# TASK BRIEF
Taking the line with "ring pip: (815, 785)" as the start, reproduce every line until the records end, exactly and with nothing added.

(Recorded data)
"""

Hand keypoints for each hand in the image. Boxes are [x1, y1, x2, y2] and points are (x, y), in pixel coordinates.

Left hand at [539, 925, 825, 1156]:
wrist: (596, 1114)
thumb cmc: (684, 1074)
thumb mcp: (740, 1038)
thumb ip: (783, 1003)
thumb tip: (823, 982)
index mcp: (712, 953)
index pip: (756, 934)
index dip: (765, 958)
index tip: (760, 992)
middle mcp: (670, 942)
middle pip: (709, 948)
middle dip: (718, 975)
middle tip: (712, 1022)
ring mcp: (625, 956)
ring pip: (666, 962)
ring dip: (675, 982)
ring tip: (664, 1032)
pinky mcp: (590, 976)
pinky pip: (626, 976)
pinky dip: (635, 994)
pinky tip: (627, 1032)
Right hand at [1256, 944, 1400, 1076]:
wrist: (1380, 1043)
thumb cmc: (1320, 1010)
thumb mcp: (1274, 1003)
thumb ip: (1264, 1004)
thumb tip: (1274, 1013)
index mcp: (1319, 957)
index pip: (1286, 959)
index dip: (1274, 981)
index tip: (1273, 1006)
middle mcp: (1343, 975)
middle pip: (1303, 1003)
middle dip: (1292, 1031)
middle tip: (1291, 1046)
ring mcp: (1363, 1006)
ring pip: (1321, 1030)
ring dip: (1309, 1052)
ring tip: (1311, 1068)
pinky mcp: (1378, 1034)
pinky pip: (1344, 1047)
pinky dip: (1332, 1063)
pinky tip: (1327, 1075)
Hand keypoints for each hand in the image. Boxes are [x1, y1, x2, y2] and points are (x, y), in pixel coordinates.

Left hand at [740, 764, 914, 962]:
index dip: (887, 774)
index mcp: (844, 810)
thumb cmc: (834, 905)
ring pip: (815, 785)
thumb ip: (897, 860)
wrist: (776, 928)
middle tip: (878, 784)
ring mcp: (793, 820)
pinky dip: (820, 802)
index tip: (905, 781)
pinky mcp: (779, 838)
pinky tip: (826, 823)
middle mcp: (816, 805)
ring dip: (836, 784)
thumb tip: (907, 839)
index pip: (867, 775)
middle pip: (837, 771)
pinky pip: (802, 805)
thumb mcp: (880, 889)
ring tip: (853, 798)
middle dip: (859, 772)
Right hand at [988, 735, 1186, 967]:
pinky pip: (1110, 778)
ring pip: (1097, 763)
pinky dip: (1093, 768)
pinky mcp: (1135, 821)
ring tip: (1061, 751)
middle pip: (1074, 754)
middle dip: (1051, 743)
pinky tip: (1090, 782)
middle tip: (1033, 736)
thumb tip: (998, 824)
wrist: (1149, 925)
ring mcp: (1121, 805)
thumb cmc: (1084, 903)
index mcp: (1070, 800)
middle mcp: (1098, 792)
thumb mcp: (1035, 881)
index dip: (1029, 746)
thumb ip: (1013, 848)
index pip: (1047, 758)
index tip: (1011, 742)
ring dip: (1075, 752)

"""

# EXERCISE SOLUTION
ring pip: (815, 785)
thumb ip: (897, 860)
wrist: (776, 928)
middle tip: (878, 784)
ring mcp: (793, 820)
pinky dip: (820, 802)
index tip: (905, 781)
pinky mcp: (779, 838)
pinky tip: (826, 823)
middle mcp: (816, 805)
ring dip: (836, 784)
thumb tip: (907, 839)
index pip: (867, 775)
middle pip: (837, 771)
pinky pip: (802, 805)
thumb mcp: (880, 889)
ring tip: (853, 798)
middle dip: (859, 772)
Right hand at [988, 735, 1186, 967]:
pinky pip: (1110, 778)
ring pip: (1097, 763)
pinky dip: (1093, 768)
pinky mcp: (1135, 821)
ring tip: (1061, 751)
middle pip: (1074, 754)
middle dip: (1051, 743)
pinky tip: (1090, 782)
middle tip: (1033, 736)
thumb tip: (998, 824)
wrist: (1149, 925)
ring mcp: (1121, 805)
thumb cmc: (1084, 903)
index mcp: (1070, 800)
middle mcp: (1098, 792)
thumb mcp: (1035, 881)
index dip: (1029, 746)
thumb ip: (1013, 848)
index pip: (1047, 758)
index tip: (1011, 742)
ring dip: (1075, 752)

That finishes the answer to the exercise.